As alíquotas variam conforme o país e o tipo de transporte utilizado. No México, a sobretaxa será de 2% sobre todos os serviços de transporte terrestre — tanto para importação quanto para exportação —, com revisão mensal dos percentuais e vigência a partir de 1º de agosto de 2026.

Na Polônia, as cobranças serão aplicadas entre 3 e 17 de agosto, com alíquotas diferenciadas: 12% para o transporte rodoviário e 6% para operações combinadas rodoferroviárias. A revisão ocorrerá a cada duas semanas.

Nas regiões DACH e Benelux, a estrutura é idêntica entre os dois blocos: 5% para transporte rodoviário, 5% para movimentações por barcaça e operações combinadas (BCO) e 2,5% para operações rodoferroviárias. O ciclo de revisão quinzenal segue o mesmo modelo adotado para a Polônia.

A adoção de sobretaxas com revisão periódica — mensal ou quinzenal, conforme o mercado — impõe um desafio concreto ao planejamento financeiro de empresas brasileiras com operações nesses corredores. Contratos de longo prazo que não prevejam cláusulas de reajuste por variação de combustível ficam expostos a custos adicionais não orçados, o que pode comprometer margens em negociações já fechadas.

Vale lembrar que a Maersk havia estabelecido, em rodada anterior, um mecanismo de ajuste progressivo para o transporte rodoviário com escala de percentuais vinculada à variação do preço do diesel em relação a um valor de referência. O modelo atual segue lógica semelhante, mas com alíquotas fixas por período de revisão — o que simplifica o cálculo, porém mantém a imprevisibilidade de ciclo a ciclo.

Um ponto que merece atenção é a diferenciação de alíquotas entre modais. Em todos os mercados europeus anunciados, o transporte rodoviário é sistematicamente mais onerado do que as alternativas ferroviárias ou hidroviárias. Isso pode levar operadores a reavaliar a composição modal de suas cadeias logísticas na Europa, priorizando soluções intermodais com maior participação de trilhos ou barcaças onde essa substituição for viável.

FUP Explica

As sobretaxas aplicadas no trecho terrestre compõem o custo total do frete porta a porta. Para cargas com origem ou destino em regiões do interior da Europa ou do México, o impacto pode ser proporcionalmente mais expressivo do que a própria variação do frete marítimo — especialmente quando o trecho inland representa uma parcela relevante da rota total.

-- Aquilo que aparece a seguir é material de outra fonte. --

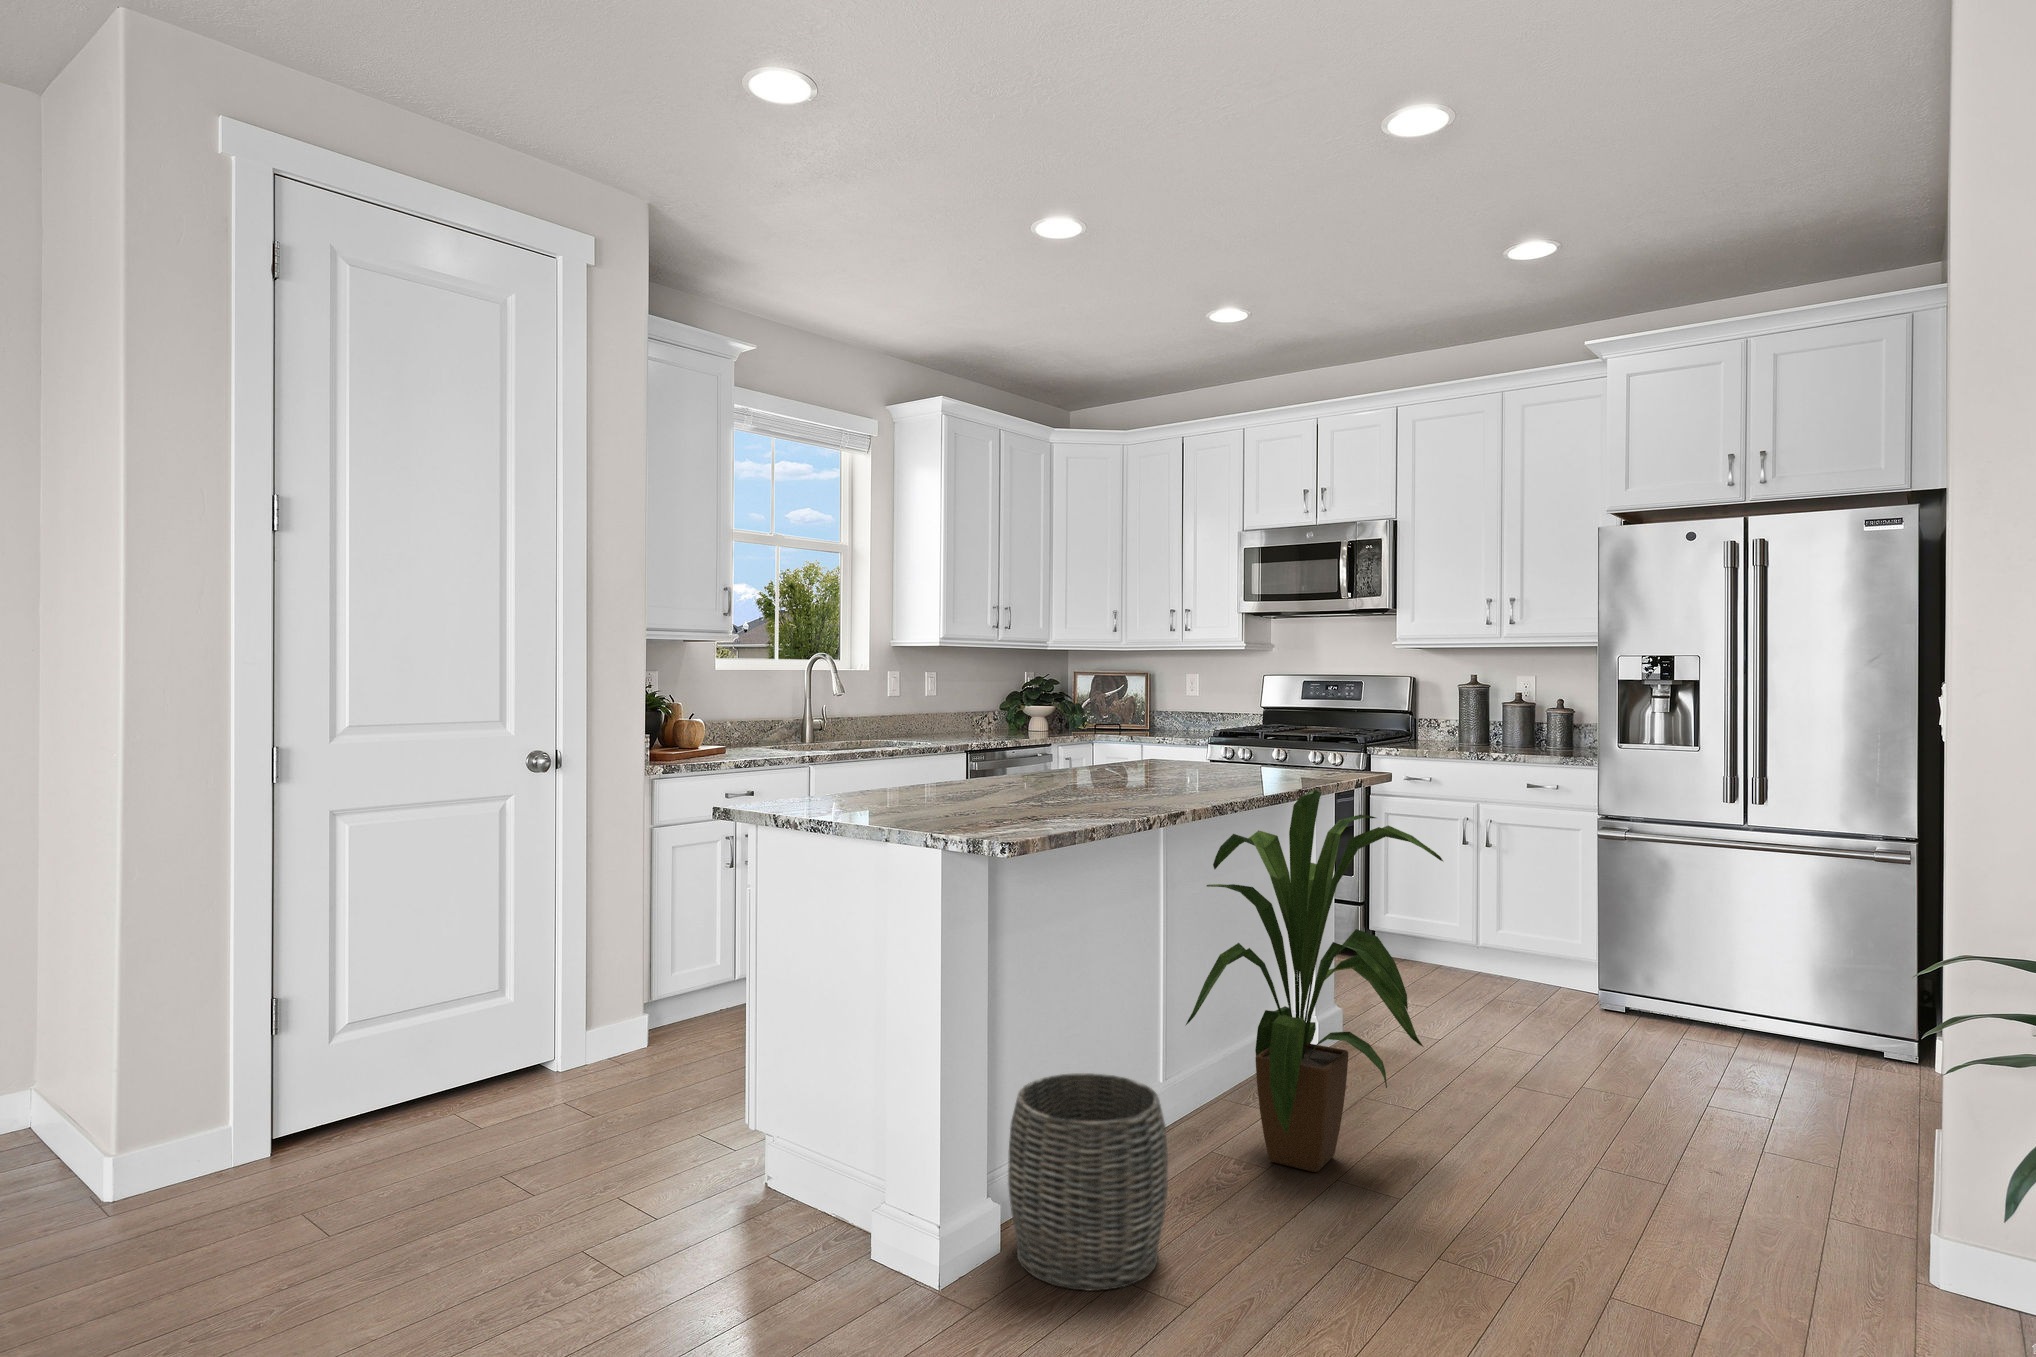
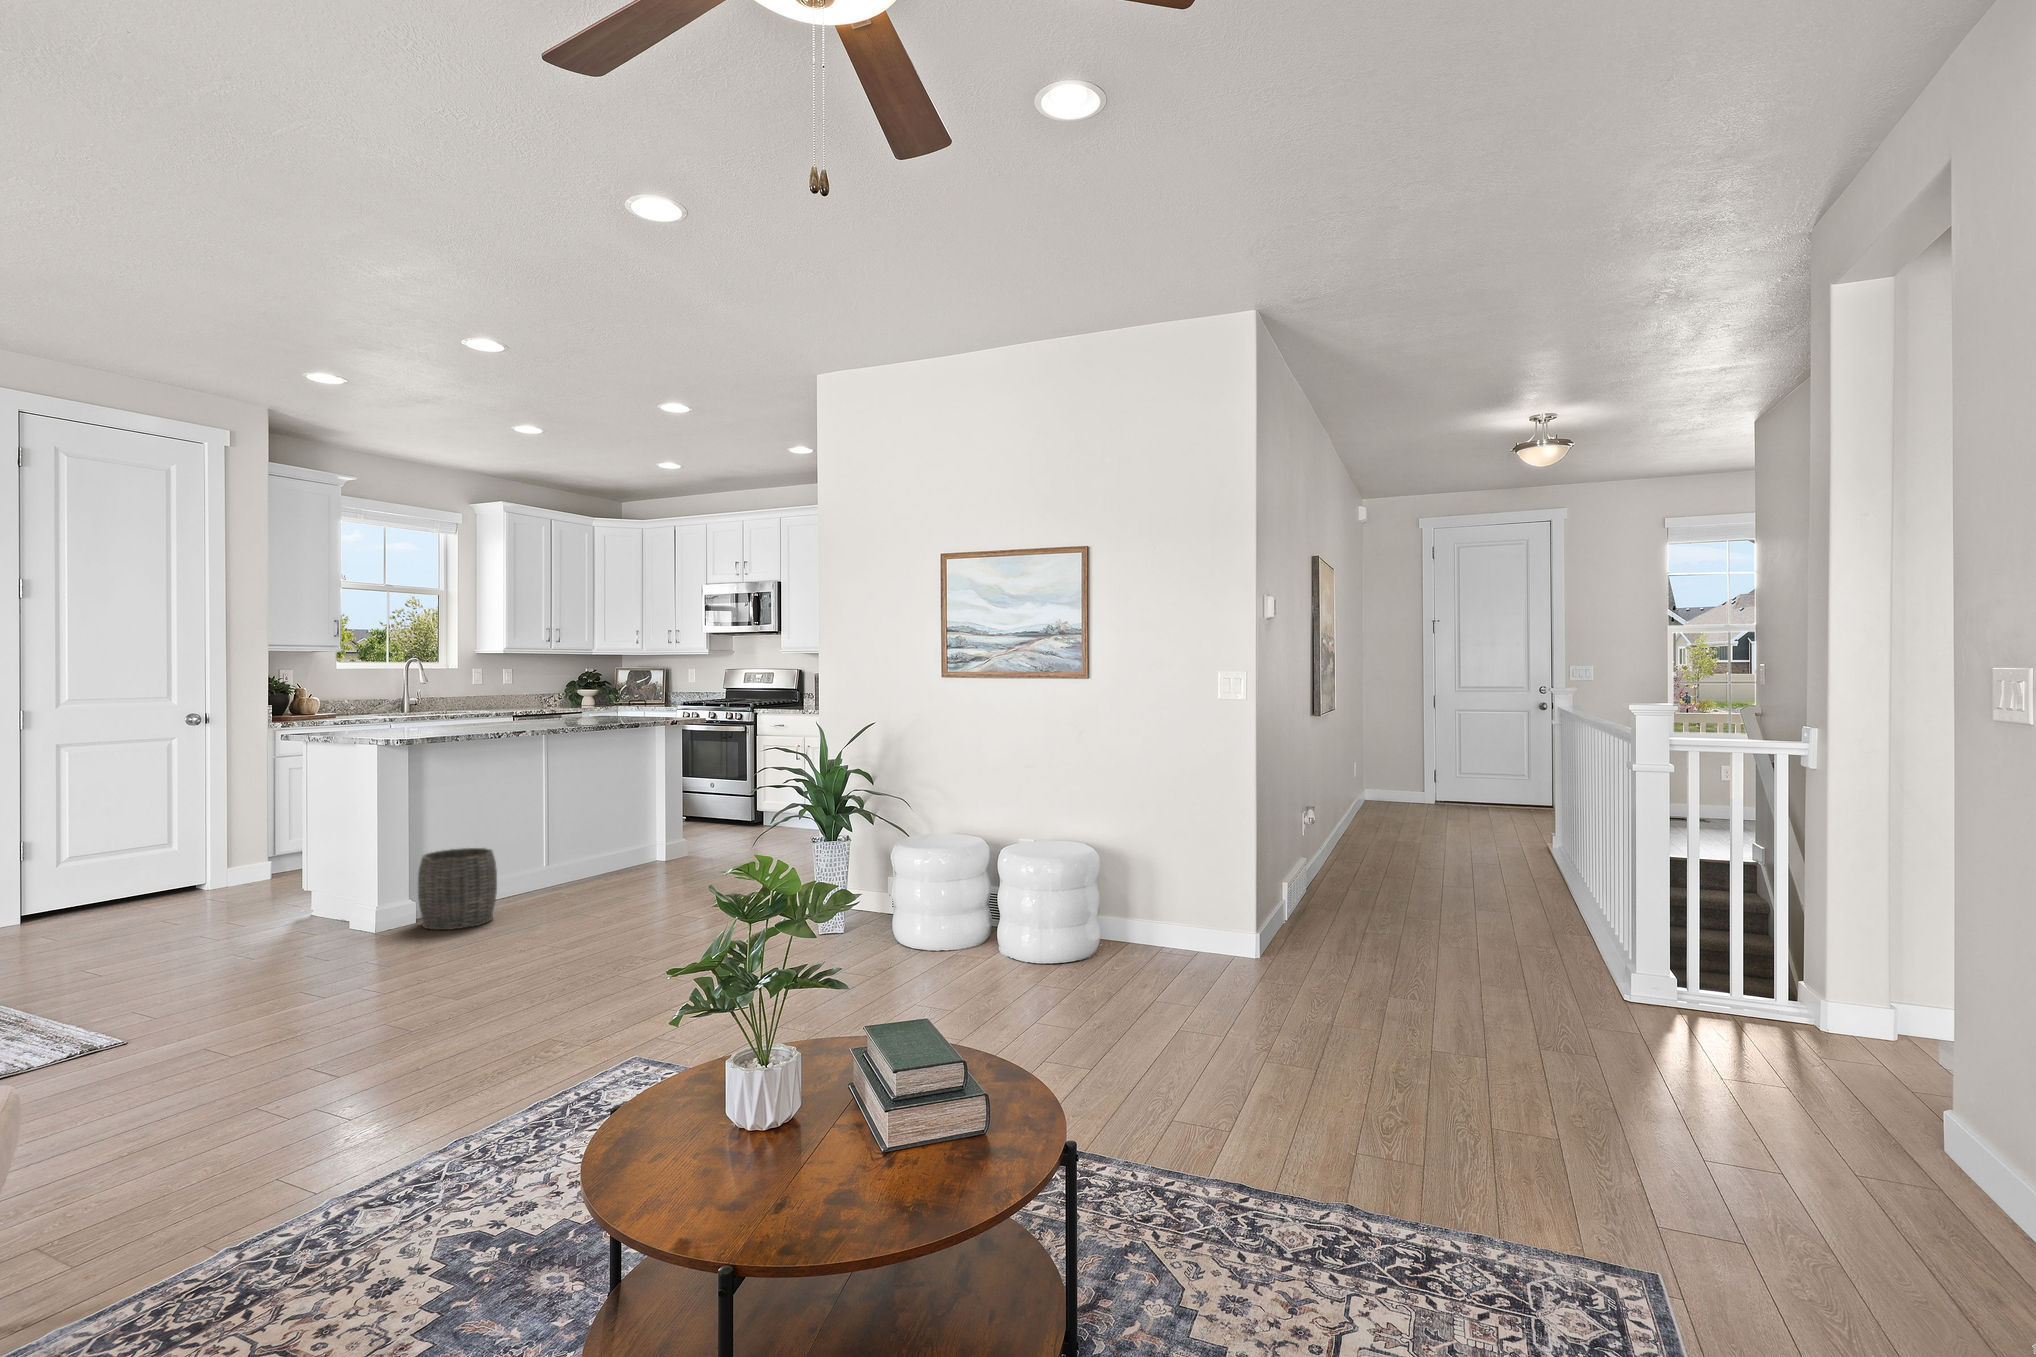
house plant: present [1186,790,1443,1172] -> none [537,720,667,896]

Esse movimento da Maersk se insere em uma sequência mais ampla de ajustes tarifários motivados pela instabilidade no Oriente Médio. A CMA CGM, por exemplo, havia anunciado uma sobretaxa emergencial de combustível com vigência a partir de 1º de agosto de 2026, no segmento marítimo. A extensão das cobranças ao modal terrestre e intermodal em mercados tão distintos quanto México e Europa Central sinaliza que a pressão de custos energéticos permanece disseminada — e sem prazo definido de normalização.